2. Antibiotik Topikal:
• Metronidazol gel atau krim: Dapat digunakan pada vagina, diberikan sekali sehari selama 5-7 hari.
• Clindamycin krim: Krim topikal untuk penggunaan pada vagina.
3. Terapi Suplemen:
• Probiotik: Menggunakan suplemen probiotik atau suplemen dengan lactobacillus bisa membantu mengembalikan flora bakteri normal di vagina.
13. Apa edukasi yang dapat diberikan kepada pasien?
- Pentingnya Penyelesaian Pengobatan:
Edukasikan pasien tentang pentingnya menyelesaikan seluruh rangkaian pengobatan yang diresepkan, bahkan jika gejala sudah hilang sebelum waktu yang ditentukan. Hal ini untuk mencegah infeksi berulang atau resistensi antibiotik.
- Pencegahan Kekambuhan:
Anjurkan untuk menghindari dukung seksual dengan pasangan yang belum diketahui status kesehatannya atau dengan pasangan berganti-ganti, karena dapat meningkatkan risiko infeksi bakteri dan infeksi menular seksual.

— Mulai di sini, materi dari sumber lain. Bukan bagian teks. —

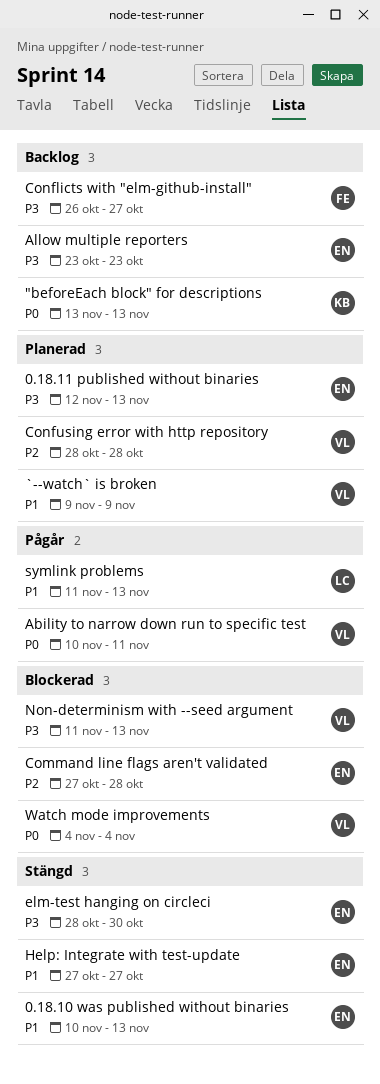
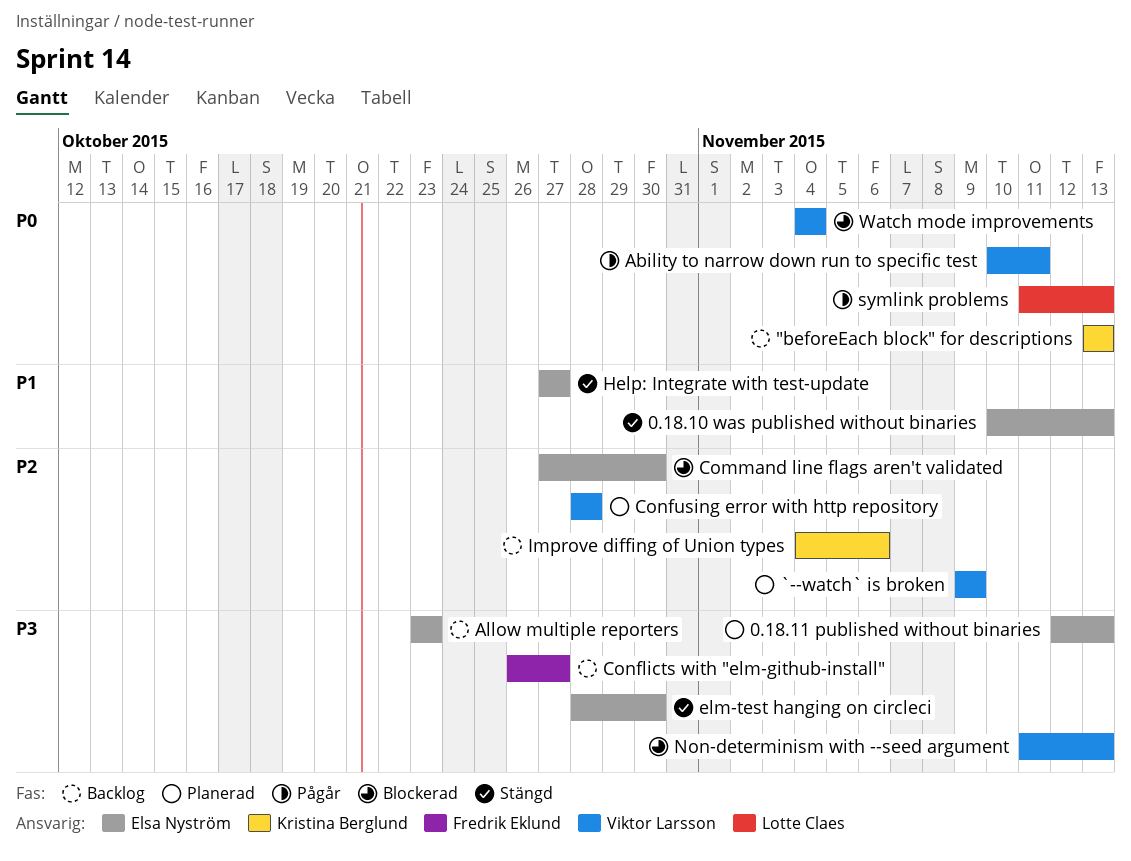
`--watch` is broken, priority: P1 -> P2
Command line flags aren't validated, due: Oct 28 -> Oct 30
Improve diffing of Union types: none -> present
symlink problems, priority: P1 -> P0

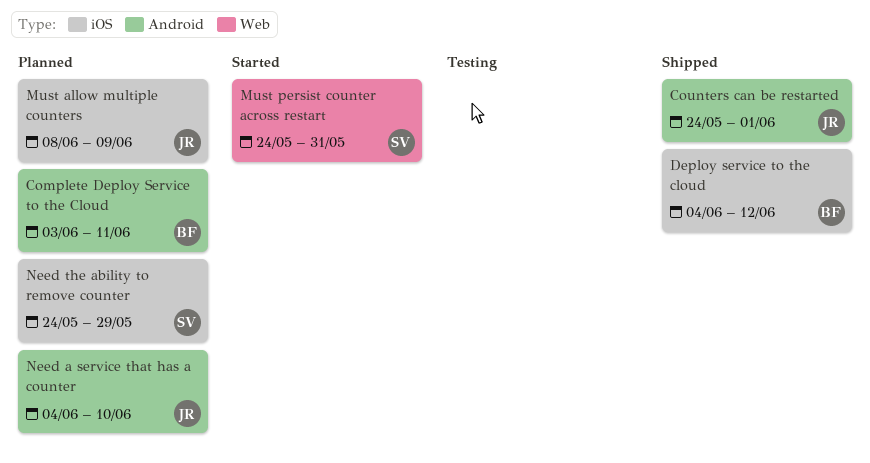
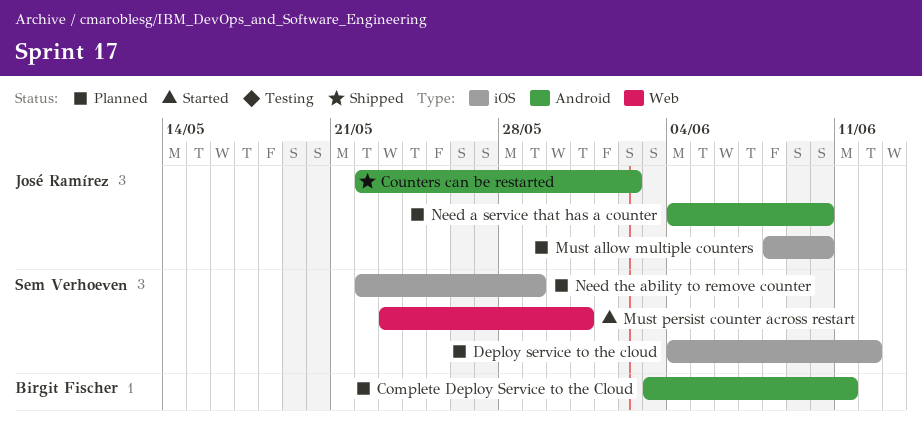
Counters can be restarted, start: May 24 -> May 22
Counters can be restarted, due: Jun 1 -> Jun 2
Deploy service to the cloud, status: Shipped -> Planned
Deploy service to the cloud, owner: Birgit Fischer -> Sem Verhoeven
Must allow multiple counters, due: Jun 9 -> Jun 10
Must persist counter across restart, start: May 24 -> May 23
Need the ability to remove counter, start: May 24 -> May 22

Penggunaan IUD sebagai kontrasepsi perlu diperhatikan. Jika pasien mengalami infeksi berulang atau masalah terkait IUD, evaluasi lebih lanjut dengan dokter perlu dilakukan.
- Kebersihan Area Genital:
Anjurkan pasien untuk menjaga kebersihan daerah genital dengan cara yang benar, yaitu membersihkan dari depan ke belakang untuk menghindari perpindahan bakteri dari area anus ke vagina. Hindari penggunaan sabun atau produk pembersih yang mengandung pewangi pada area vagina karena bisa mengganggu keseimbangan flora normal.

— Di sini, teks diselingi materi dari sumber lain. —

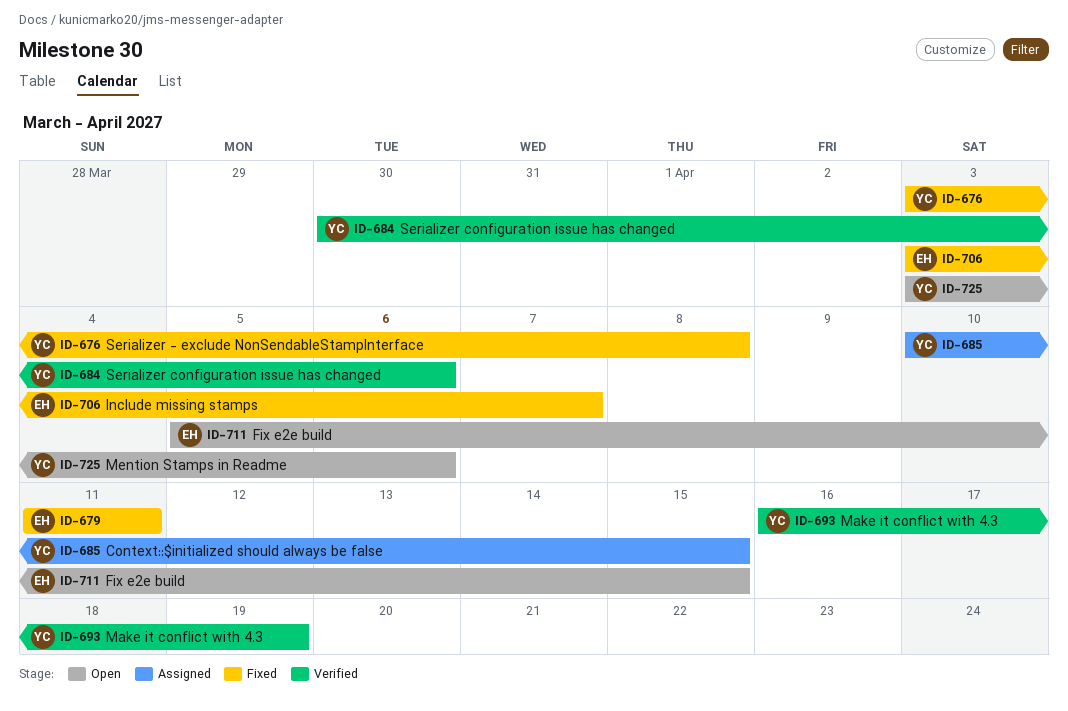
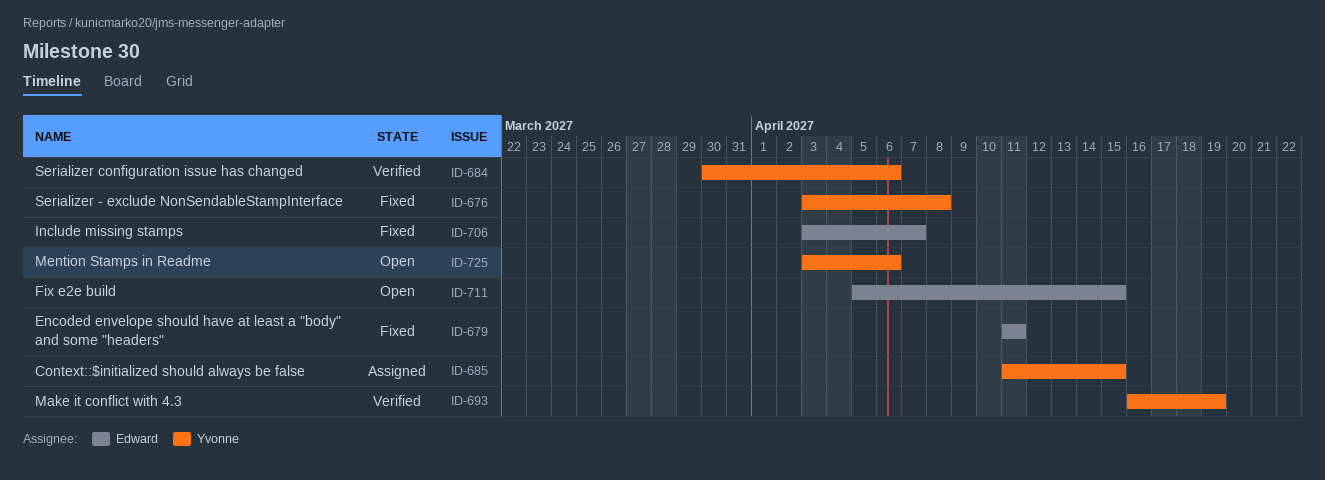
ID-685, start: Apr 10 -> Apr 11

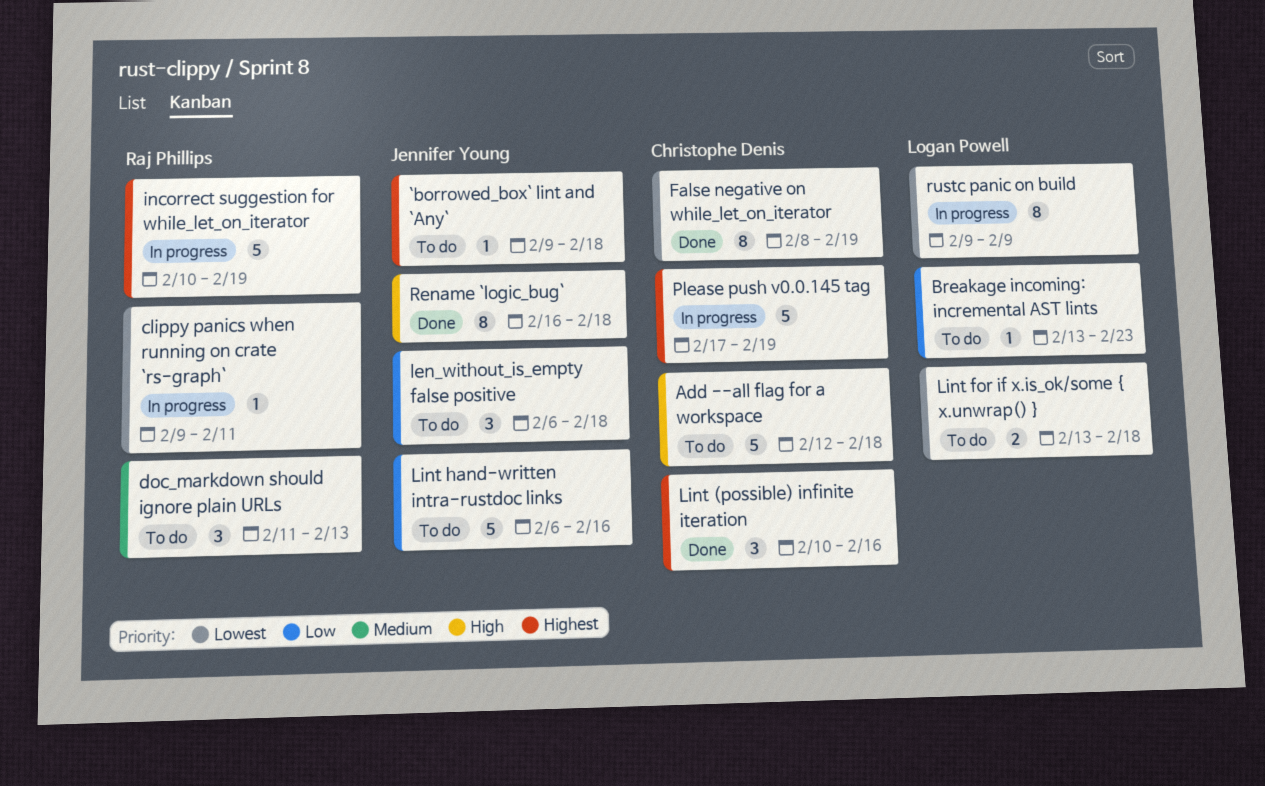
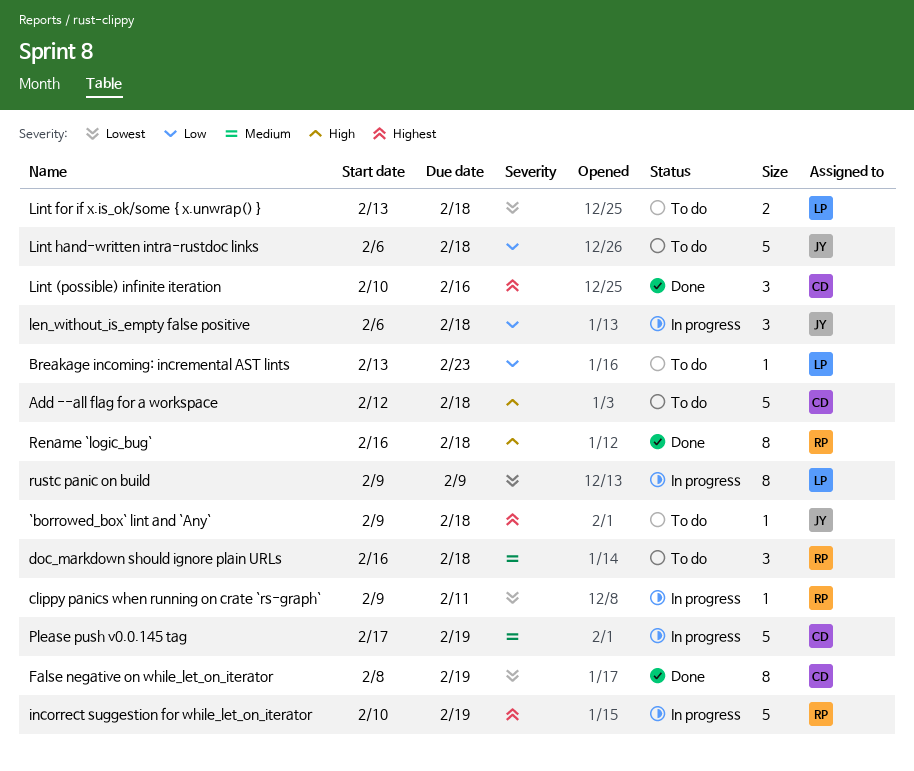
doc_markdown should ignore plain URLs, start: Feb 11 -> Feb 16
doc_markdown should ignore plain URLs, due: Feb 13 -> Feb 18
len_without_is_empty false positive, status: To do -> In progress
Lint hand-written intra-rustdoc links, due: Feb 16 -> Feb 18
Please push v0.0.145 tag, priority: Highest -> Medium
Rename `logic_bug`, owner: Jennifer Young -> Raj Phillips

- Hindari Penggunaan Douching:
Douching atau pencucian vagina dengan cairan tertentu sebaiknya dihindari karena bisa merusak flora vagina normal dan meningkatkan risiko infeksi.
- Edukasi tentang Penggunaan IUD:
Jika pasien menggunakan IUD, edukasikan tentang risiko infeksi yang lebih tinggi dengan penggunaan alat kontrasepsi ini. Jika keputihan atau infeksi terjadi berulang, diskusikan kemungkinan perubahan metode kontrasepsi.
- Kondisi Kehamilan dan Pengobatan:
Jika pasien berencana untuk hamil, penting untuk mengatasi vaginosis bakterialis terlebih dahulu, karena infeksi ini dapat meningkatkan risiko kelahiran prematur dan komplikasi selama kehamilan.
Jika pasien sedang hamil, pastikan untuk menggunakan pengobatan yang aman untuk ibu hamil dan bayi.
- Gejala yang Harus Diperhatikan:
Pasien perlu diberitahu untuk segera kembali ke dokter jika gejala tidak membaik setelah pengobatan, atau jika ada tanda-tanda demam, nyeri perut, atau perdarahan, karena itu bisa menunjukkan komplikasi yang lebih serius.